◆ Your instructions ◆
Please pull out every line in the items below that contains the word "Institute", and copy each one in full.

◆ Records supplied ◆
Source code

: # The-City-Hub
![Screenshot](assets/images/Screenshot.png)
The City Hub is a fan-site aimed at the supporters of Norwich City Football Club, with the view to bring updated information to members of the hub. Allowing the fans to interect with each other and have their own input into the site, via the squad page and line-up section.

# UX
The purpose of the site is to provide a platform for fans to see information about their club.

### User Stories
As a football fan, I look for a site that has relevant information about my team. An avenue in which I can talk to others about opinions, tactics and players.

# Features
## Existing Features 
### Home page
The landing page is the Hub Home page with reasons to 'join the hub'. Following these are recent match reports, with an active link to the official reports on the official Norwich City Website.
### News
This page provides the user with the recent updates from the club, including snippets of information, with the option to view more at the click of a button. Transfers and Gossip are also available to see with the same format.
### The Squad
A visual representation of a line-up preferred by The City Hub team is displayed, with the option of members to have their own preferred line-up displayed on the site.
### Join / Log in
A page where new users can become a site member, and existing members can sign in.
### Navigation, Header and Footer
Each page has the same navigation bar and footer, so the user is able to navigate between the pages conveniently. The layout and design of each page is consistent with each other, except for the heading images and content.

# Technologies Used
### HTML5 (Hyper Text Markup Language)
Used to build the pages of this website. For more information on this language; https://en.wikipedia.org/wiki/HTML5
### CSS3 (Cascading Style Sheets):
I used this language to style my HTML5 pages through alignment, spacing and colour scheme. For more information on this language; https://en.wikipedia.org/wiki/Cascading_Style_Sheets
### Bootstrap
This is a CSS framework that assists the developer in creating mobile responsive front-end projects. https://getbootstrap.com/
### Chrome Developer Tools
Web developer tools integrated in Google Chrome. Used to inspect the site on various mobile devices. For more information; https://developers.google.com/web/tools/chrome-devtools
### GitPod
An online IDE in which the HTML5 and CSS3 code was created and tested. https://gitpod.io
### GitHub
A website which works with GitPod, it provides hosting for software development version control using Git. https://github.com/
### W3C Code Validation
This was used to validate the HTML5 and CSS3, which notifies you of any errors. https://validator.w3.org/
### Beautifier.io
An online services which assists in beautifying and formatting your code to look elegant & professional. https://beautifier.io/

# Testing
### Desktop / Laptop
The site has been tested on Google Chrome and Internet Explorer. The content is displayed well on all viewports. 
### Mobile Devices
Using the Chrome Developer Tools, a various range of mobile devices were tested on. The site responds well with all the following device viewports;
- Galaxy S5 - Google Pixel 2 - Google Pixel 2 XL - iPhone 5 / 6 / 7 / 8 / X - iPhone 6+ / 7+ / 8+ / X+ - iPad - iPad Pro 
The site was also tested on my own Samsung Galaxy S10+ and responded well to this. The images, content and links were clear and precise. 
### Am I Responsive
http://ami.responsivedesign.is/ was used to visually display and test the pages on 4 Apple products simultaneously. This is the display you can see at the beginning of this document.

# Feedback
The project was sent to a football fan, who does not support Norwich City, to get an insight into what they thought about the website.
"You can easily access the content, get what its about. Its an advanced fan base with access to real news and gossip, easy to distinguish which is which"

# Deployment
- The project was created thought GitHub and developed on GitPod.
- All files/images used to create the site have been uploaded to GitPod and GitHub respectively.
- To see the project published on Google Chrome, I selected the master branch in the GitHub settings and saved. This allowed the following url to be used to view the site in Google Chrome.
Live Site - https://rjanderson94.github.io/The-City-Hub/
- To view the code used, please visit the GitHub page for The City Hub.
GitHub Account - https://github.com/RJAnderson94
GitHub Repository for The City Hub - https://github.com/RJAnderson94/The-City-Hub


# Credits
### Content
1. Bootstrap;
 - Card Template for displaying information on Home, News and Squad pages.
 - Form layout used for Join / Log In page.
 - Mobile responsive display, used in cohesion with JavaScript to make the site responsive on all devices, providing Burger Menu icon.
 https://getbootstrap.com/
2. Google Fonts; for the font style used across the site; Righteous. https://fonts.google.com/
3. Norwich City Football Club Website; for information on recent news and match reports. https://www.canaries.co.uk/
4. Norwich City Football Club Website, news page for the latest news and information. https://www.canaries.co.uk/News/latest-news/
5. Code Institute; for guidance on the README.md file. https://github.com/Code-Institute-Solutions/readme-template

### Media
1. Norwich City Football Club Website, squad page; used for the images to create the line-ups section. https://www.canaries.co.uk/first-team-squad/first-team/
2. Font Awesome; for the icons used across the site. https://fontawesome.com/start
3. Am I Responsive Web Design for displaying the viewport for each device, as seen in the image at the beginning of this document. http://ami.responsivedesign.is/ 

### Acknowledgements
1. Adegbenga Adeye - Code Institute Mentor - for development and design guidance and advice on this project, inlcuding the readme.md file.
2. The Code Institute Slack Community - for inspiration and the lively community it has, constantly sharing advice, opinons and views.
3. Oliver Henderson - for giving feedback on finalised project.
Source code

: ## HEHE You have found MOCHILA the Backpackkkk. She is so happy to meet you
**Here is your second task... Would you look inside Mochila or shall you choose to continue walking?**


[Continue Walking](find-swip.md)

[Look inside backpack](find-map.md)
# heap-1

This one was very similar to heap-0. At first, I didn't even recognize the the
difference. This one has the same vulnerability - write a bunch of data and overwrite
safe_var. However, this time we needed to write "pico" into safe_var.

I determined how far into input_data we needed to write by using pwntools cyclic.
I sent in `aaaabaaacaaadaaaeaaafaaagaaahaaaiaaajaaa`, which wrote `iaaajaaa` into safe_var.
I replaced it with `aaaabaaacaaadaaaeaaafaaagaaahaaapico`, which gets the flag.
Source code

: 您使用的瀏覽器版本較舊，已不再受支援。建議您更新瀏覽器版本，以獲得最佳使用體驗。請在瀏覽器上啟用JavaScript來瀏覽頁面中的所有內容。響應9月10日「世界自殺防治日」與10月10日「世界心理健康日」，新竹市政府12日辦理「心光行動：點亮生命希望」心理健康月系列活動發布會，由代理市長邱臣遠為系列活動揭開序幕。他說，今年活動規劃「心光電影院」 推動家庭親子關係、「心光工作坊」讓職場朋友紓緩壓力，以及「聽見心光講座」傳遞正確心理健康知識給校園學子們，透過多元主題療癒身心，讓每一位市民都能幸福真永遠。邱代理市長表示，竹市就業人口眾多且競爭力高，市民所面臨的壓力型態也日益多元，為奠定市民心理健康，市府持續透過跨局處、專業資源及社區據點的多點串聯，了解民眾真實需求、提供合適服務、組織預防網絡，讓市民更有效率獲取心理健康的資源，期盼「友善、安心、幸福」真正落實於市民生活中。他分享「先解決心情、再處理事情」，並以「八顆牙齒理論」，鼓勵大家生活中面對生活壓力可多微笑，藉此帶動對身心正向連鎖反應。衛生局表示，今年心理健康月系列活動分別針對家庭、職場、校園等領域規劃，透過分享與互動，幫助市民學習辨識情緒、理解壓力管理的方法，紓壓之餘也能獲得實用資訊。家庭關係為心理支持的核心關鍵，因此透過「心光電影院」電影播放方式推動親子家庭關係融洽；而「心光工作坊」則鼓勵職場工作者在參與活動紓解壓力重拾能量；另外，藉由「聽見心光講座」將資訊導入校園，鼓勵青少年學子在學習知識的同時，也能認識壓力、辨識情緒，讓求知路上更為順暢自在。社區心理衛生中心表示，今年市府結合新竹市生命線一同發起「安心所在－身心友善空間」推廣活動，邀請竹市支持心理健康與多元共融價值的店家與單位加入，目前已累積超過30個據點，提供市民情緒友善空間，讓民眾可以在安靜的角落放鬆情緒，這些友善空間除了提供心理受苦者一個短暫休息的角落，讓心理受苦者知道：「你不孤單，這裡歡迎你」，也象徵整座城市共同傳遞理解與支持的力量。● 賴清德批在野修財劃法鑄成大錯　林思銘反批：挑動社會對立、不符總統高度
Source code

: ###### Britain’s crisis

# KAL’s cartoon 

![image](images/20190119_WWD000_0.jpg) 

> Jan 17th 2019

◆ Output for this task ◆
5. Code Institute; for guidance on the README.md file. https://github.com/Code-Institute-Solutions/readme-template
1. Adegbenga Adeye - Code Institute Mentor - for development and design guidance and advice on this project, inlcuding the readme.md file.
2. The Code Institute Slack Community - for inspiration and the lively community it has, constantly sharing advice, opinons and views.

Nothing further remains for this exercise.